TASK DETAILS:
Write out the passage below about the North Carolina plan to give teachers money for classroom supplies, word for word and in full.

PASSAGE TO READ Block Start

North Carolina Republicans want to provide $400 to each public school teacher to purchase construction paper, glue sticks and other classroom supplies through a new process that sidesteps local districts.

Superintendent of Public instruction Mark Johnson and GOP education budget-writers unveiled legislation on Wednesday that would direct the money to more than 93,000 classroom teachers. Starting this fall, teachers would be debited or reimbursed through an electronic app for their retail purchases.

Parents of current or former K-12 students are likely to recall routine pleas from teachers or schools to donate supplies that schools couldn't afford. One lawmaker said state money currently going to all 115 school districts for these needs too often are being used for other priorities.

Under the plan, about $37.4 million of the $47.5 million earmarked in 2019 for instructional supplies, equipment and other materials would be allocated to teachers instead.

Johnson said he faced challenges getting enough copier paper for his classes while a high school teacher, often relying on help from outside groups or buying it himself. The North Carolina School Supplies Program would attempt to address the individual needs of teachers, he said.

"Teachers can be nimble and they can use these funds to buy what they need when they need it," Johnson said at a Legislative Building news conference. "If we truly want to put our money where our trust is, then let's show teachers we trust them to make the right decisions for their classrooms."

PASSAGE TO READ Block End
INFORMATION SUPPLIED Block Start

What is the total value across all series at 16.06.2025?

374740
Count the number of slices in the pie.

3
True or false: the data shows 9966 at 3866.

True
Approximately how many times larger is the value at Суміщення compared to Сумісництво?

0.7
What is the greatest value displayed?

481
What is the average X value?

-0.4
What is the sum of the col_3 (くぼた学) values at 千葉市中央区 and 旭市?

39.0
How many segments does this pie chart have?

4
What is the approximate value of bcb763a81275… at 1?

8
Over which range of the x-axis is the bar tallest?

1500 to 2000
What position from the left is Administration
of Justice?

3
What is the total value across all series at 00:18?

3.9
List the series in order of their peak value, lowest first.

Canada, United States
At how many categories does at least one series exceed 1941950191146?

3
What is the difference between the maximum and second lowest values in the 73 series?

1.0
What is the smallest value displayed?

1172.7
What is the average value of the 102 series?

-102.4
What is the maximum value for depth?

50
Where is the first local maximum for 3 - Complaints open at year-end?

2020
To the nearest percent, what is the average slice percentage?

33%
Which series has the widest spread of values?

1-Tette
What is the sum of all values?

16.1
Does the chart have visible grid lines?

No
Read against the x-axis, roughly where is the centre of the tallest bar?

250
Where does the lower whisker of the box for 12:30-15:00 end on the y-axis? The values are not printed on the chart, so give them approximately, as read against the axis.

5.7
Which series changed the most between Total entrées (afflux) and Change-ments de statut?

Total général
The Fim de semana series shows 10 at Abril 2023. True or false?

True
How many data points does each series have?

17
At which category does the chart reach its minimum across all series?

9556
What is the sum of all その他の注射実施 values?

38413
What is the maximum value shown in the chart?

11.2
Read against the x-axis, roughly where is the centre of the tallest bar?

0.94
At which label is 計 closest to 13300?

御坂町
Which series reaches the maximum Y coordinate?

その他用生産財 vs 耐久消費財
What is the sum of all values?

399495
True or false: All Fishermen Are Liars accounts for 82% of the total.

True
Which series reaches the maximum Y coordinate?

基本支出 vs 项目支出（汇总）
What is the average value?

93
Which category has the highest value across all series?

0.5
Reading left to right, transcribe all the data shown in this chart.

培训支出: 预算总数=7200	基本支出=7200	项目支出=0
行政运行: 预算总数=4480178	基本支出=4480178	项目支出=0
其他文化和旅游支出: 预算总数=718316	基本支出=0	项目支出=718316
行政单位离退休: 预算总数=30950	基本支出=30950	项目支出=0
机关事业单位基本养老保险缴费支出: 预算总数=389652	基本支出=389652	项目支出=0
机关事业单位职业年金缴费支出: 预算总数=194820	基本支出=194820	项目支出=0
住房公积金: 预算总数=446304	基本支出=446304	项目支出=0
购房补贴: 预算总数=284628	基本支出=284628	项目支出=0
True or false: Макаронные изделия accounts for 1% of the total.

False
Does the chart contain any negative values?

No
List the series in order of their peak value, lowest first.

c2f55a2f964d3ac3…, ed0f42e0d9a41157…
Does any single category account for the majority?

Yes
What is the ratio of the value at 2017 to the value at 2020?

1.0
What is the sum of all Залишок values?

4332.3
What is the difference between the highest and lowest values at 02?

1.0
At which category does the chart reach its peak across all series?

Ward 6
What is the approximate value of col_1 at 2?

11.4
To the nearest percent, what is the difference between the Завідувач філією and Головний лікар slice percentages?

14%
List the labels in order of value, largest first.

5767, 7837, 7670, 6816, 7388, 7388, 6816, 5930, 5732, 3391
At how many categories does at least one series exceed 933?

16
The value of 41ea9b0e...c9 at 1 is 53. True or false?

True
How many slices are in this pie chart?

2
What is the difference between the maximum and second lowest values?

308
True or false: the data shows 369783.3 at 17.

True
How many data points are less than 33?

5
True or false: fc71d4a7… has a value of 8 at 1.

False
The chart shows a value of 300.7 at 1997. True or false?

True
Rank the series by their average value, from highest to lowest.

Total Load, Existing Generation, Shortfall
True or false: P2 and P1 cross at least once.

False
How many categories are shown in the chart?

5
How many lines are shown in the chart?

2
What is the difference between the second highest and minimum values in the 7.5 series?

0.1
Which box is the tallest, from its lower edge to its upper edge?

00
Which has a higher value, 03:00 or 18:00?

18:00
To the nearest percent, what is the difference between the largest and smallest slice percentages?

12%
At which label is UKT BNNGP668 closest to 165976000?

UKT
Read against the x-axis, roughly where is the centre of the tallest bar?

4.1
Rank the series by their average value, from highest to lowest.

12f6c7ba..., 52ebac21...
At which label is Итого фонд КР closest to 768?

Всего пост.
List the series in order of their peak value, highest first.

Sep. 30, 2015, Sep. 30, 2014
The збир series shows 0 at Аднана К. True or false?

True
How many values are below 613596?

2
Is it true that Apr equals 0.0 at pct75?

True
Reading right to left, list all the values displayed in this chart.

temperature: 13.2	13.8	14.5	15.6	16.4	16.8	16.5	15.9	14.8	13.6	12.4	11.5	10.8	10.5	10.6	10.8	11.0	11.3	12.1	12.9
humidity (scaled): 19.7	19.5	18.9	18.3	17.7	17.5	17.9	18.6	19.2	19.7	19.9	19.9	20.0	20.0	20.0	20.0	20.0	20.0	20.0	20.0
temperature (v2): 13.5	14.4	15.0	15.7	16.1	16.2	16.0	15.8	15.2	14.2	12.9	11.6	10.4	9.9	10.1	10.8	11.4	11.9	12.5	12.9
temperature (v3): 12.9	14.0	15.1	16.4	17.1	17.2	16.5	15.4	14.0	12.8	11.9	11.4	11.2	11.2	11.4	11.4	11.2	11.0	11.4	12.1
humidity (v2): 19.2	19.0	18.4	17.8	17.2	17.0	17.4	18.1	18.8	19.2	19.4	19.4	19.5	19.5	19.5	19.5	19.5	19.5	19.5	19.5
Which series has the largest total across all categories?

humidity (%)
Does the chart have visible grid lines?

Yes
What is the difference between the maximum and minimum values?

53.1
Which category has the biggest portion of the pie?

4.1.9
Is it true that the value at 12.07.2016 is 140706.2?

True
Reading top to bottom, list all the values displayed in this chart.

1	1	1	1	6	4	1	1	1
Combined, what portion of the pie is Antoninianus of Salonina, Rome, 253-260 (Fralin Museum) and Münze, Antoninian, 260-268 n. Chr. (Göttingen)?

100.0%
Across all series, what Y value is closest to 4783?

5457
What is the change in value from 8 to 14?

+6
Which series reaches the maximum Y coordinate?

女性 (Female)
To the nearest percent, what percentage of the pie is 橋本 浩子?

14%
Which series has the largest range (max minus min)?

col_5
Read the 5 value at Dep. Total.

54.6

INFORMATION SUPPLIED Block End

ANSWER SPACE:
North Carolina Republicans want to provide $400 to each public school teacher to purchase construction paper, glue sticks and other classroom supplies through a new process that sidesteps local districts.

Superintendent of Public instruction Mark Johnson and GOP education budget-writers unveiled legislation on Wednesday that would direct the money to more than 93,000 classroom teachers. Starting this fall, teachers would be debited or reimbursed through an electronic app for their retail purchases.

Parents of current or former K-12 students are likely to recall routine pleas from teachers or schools to donate supplies that schools couldn't afford. One lawmaker said state money currently going to all 115 school districts for these needs too often are being used for other priorities.

Under the plan, about $37.4 million of the $47.5 million earmarked in 2019 for instructional supplies, equipment and other materials would be allocated to teachers instead.

Johnson said he faced challenges getting enough copier paper for his classes while a high school teacher, often relying on help from outside groups or buying it himself. The North Carolina School Supplies Program would attempt to address the individual needs of teachers, he said.

"Teachers can be nimble and they can use these funds to buy what they need when they need it," Johnson said at a Legislative Building news conference. "If we truly want to put our money where our trust is, then let's show teachers we trust them to make the right decisions for their classrooms."